----- Exercise data

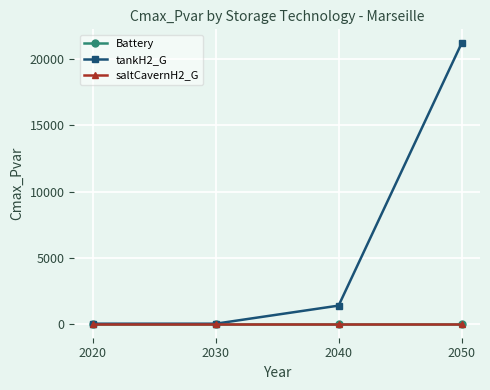

Reading left to right, extract all data points from this chart.

Battery: 2020=0.0	2030=0.0	2040=0.0	2050=0.0
tankH2_G: 2020=0.0	2030=0.0	2040=1368.9	2050=21209.3
saltCavernH2_G: 2020=0.0	2030=0.0	2040=0.0	2050=0.0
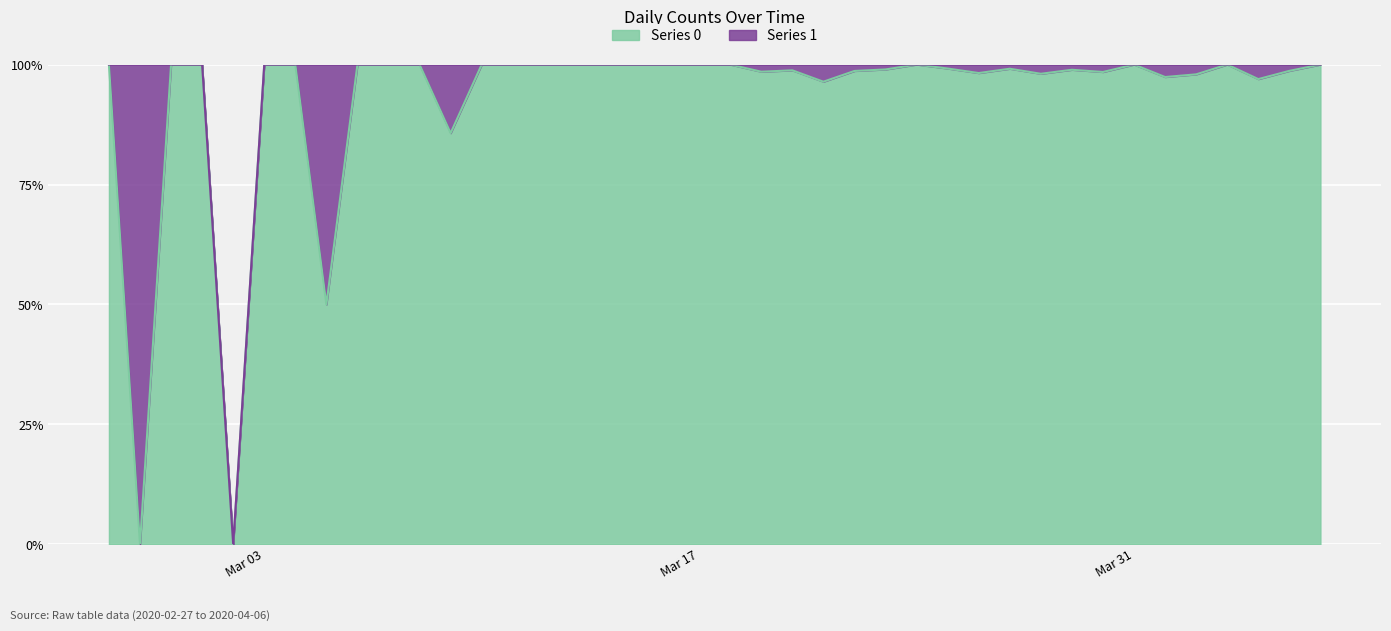

Does the chart display data point markers on the line(s)?

No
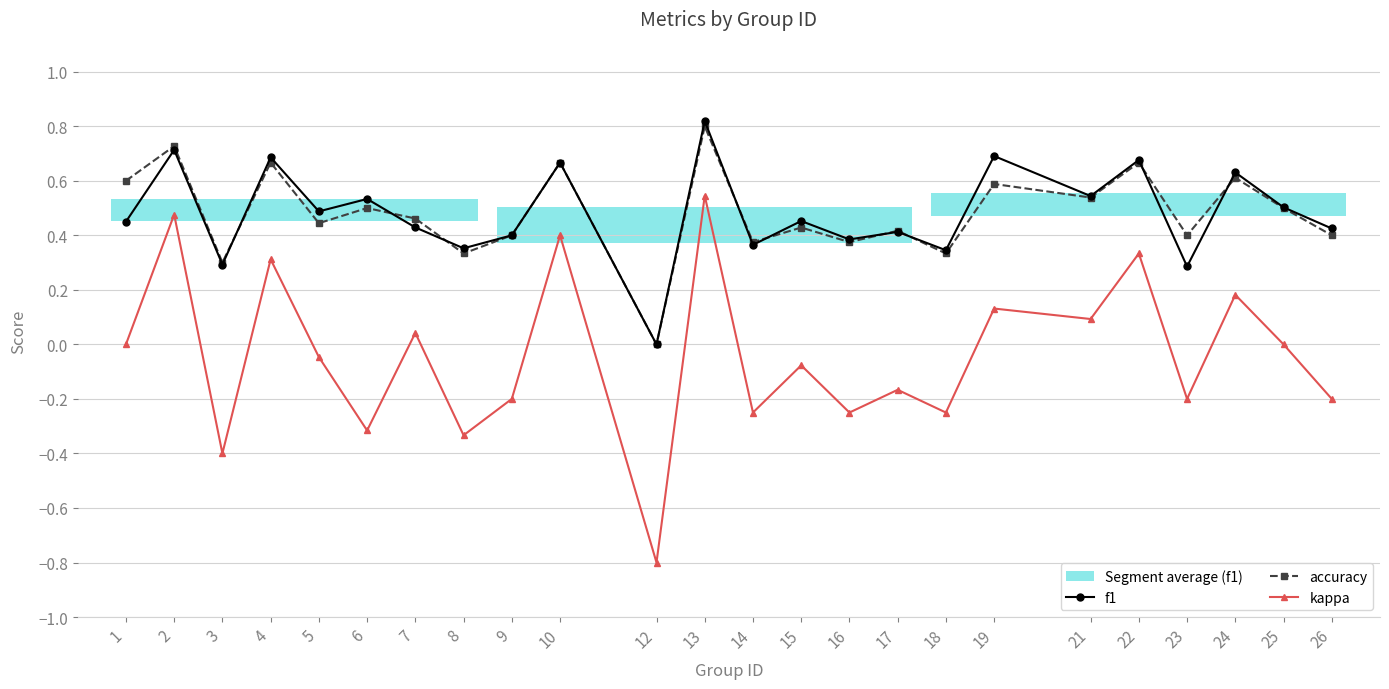

What is the lowest value of the kappa series?

-0.8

----------

- _Task brief_
Return each line of the listing above that contains the string "chart".

- _Written solution_
Reading left to right, extract all data points from this chart.
Does the chart display data point markers on the line(s)?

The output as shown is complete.